Design a stack that supports push, pop, top, and retrieving the minimum element in constant time.

  • push(x) -- Push element x onto stack.
  • pop() -- Removes the element on top of the stack.
  • top() -- Get the top element.
  • getMin() -- Retrieve the minimum element in the stack.

 

Example 1:

Input
["MinStack","push","push","push","getMin","pop","top","getMin"]
[[],[-2],[0],[-3],[],[],[],[]]

Output
[null,null,null,null,-3,null,0,-2]

Explanation
MinStack minStack = new MinStack();
minStack.push(-2);
minStack.push(0);
minStack.push(-3);
minStack.getMin(); // return -3
minStack.pop();
minStack.top();    // return 0
minStack.getMin(); // return -2

 

Constraints:

  • Methods poptop and getMin operations will always be called on non-empty stacks.

 

Description taken from https://leetcode.com/problems/min-stack/.

Problem Solution

#O(1) Time Operations, O(N) Space
class MinStack:
 
    def __init__(self):
        self.stack = []
       
    def push(self, x: int) -> None:
        if not self.stack:
            self.stack.append((x, x))
            return
        stack_min = self.stack[-1][1]
        self.stack.append((x, min(x, stack_min)))
       
    def pop(self) -> None:
        temp = self.stack[-1]
        del self.stack[-1]
        return temp
 
    def top(self) -> int:
        return self.stack[-1][0]
 
    def getMin(self) -> int:
        return self.stack[-1][1]

Problem Explanation

This problem can be solved by having a stack that consists of pair tuples, where the second index of the tuple holds the current minimum.

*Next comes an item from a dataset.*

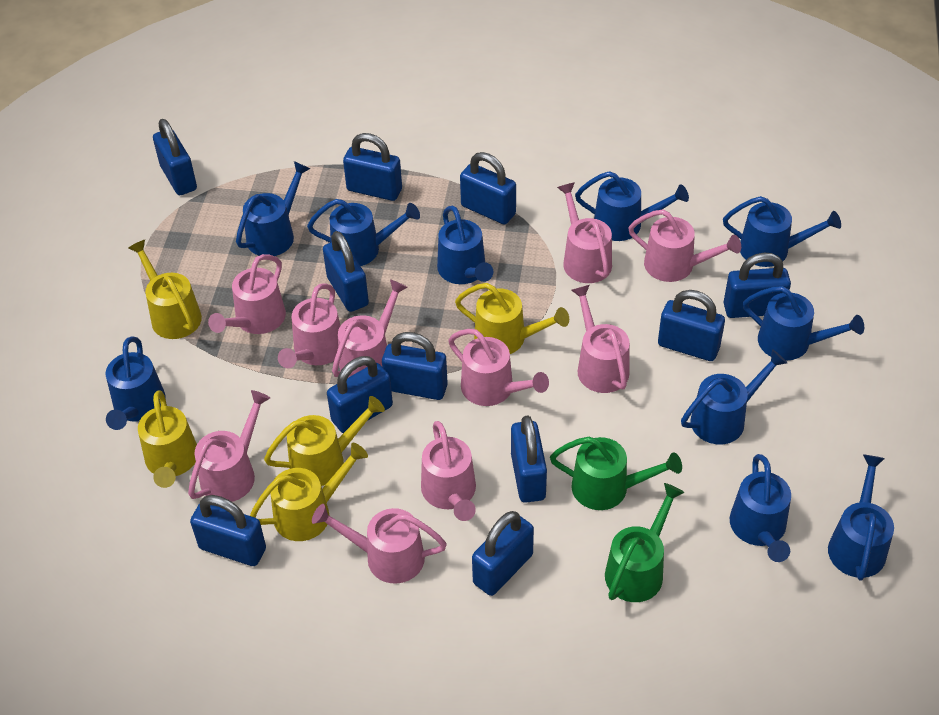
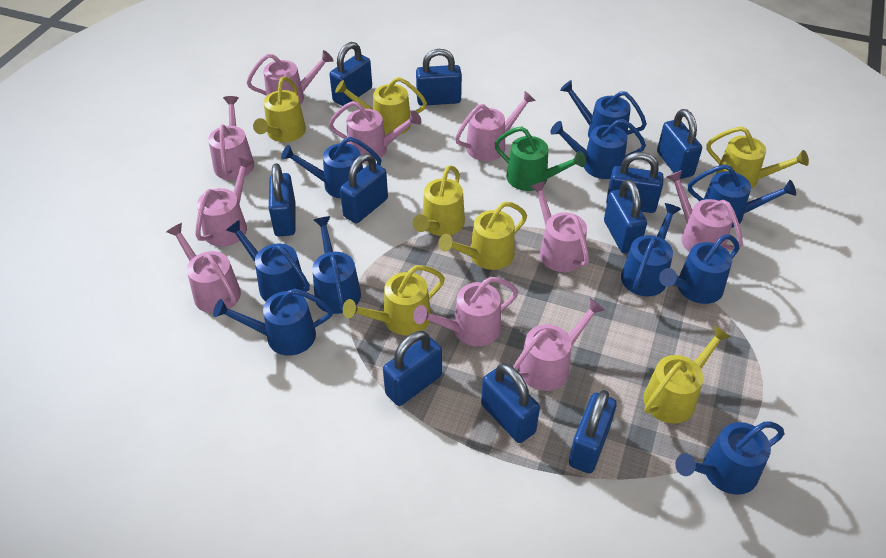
blue padlock: 11 -> 10
green watering can: 2 -> 1
yellow watering can: 5 -> 7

Let's start by initializing our stack.

    def __init__(self):
        self.stack = []

Next, we will create our push function.

    def push(self, x: int) -> None:

 

In our push function, we will first check if our stack is empty.  

If it is, we will append our input value as the first element, as well as the minimum value then return because there are no other values yet.

        if not self.stack:
            self.stack.append((x, x))
            return

 

If the stack is not empty, we will grab the top value's minimum element for comparison.

        stack_min = self.stack[-1][1]

 

We will then append the input value along with the minimum between the stack's current minimum and our input value.

        self.stack.append((x, min(x, stack_min)))

For our pop function, we can save the top element as a temporary variable, delete the top value, and then return the temporary variable.

    def pop(self) -> None:
        temp = self.stack[-1]
        del self.stack[-1]
        return temp

For our top function, we can return the first element of the (value, min) pair from the top of the stack.

    def top(self) -> int:
        return self.stack[-1][0]

For our getMin function, we can return the second element of the (value, min) pair from the top of the stack.

    def getMin(self) -> int:
        return self.stack[-1][1]